Dave Noble

Profile
- Position: Fullback/Halfback

Personal information
- Born: July 29, 1900 Omaha, Nebraska, U.S.
- Died: January 24, 1983 (aged 82)

Career information
- College: Wisconsin, Nebraska

Career history
- Cleveland Bulldogs (1924–1925); Cleveland Panthers (1926);

Awards and highlights
- NFL champion (1924); First-team All-Pro (1925);

Career statistics
- Rushing touchdowns: 11

= Dave Noble =

American football player (1900–1983)

David Gordon Noble (July 29, 1900 – January 24, 1983), nicknamed "Big Moose", was an American football running back. He played college football for the University of Nebraska, where he scored the first touchdown in Memorial Stadium history. After his college years, Noble played three seasons in the National Football League (NFL) and one in the American Football League (AFL), and was voted to the NFL All-Pro team in 1925.

==Career==
===College===
Born in Omaha, Nebraska, Noble attended the University of Wisconsin, but he spent most of his college career with the University of Nebraska. Playing for the Cornhuskers from 1921–1923, he helped the team win three consecutive Missouri Valley Conference (MVC) championships. Two of Noble's most notable college performances came in 1923. On October 13, the Cornhuskers opened Memorial Stadium with a game against the University of Oklahoma Sooners. In the second half, Noble scored the first touchdown in the new stadium, the first of two touchdowns by him in a 24–0 Nebraska win. Later in the season, Noble scored two touchdowns in a 14–7 Cornhuskers victory over Knute Rockne's University of Notre Dame team. Noble ran 24 yards for a touchdown in the first half, and caught a 20-yard touchdown pass in the fourth quarter. It was the Fighting Irish's only loss of the 1923 season. Noble was named to the 1923 All-MVC team. He was also a member of Nebraska's track team, running in sprints.

===Professional===
After turning pro, Noble signed with the NFL's Cleveland Bulldogs for 1924. On October 12, he scored his first NFL touchdown in a Bulldogs win against the Akron Pros. Playing in all nine of the team's games, and starting in eight, he totalled four rushing and two receiving touchdowns, helping the 7–1–1 Bulldogs win the NFL championship. For his performance, Noble was named to the All-NFL second-team after the season. In 1925, Noble earned NFL All-Pro honors after recording three rushing and three receiving touchdowns during the season; he started all but one game in Cleveland's 5–8–1 season.
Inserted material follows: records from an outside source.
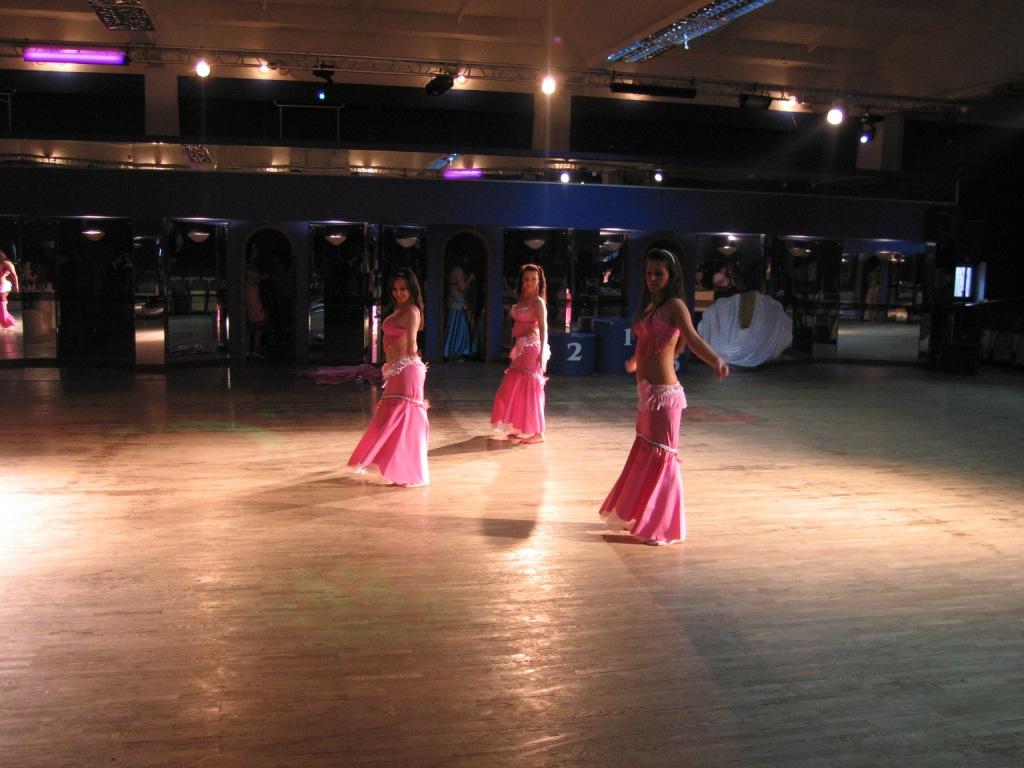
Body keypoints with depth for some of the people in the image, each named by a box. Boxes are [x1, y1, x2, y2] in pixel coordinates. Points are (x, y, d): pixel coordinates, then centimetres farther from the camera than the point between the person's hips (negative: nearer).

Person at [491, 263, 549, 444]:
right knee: (516, 388, 13)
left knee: (530, 389, -6)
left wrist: (542, 353, -24)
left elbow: (543, 328, -17)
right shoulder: (520, 300, 12)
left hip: (532, 348, -8)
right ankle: (522, 429, 23)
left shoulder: (537, 302, -10)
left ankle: (538, 433, 0)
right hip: (520, 348, 9)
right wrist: (515, 347, 14)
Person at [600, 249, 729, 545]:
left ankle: (663, 527, 10)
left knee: (660, 457, -1)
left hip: (663, 391, -8)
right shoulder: (650, 305, 13)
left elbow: (692, 338, -26)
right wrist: (635, 362, 49)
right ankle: (640, 517, 32)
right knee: (643, 454, 17)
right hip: (646, 391, 8)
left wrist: (716, 361, -46)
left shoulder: (674, 305, -10)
The following year, Noble stayed in Cleveland but changed teams, playing for the Cleveland Panthers of the new AFL. In
five games, Noble helped the Panthers finish with a final record of 3–2 and was tied for second in the league in rushing touchdowns with four, despite his team's limited schedule. He also caught one touchdown pass. It would prove to be Noble's final professional season.

===Post-retirement===
Following his playing career, Noble became an official and worked for the Big Ten Conference. In later years, he became an executive for an insurance company. In 1972, Noble was inducted into the Nebraska Football Hall of Fame. He suffered a stroke on January 24, 1983, and died at the age of 82.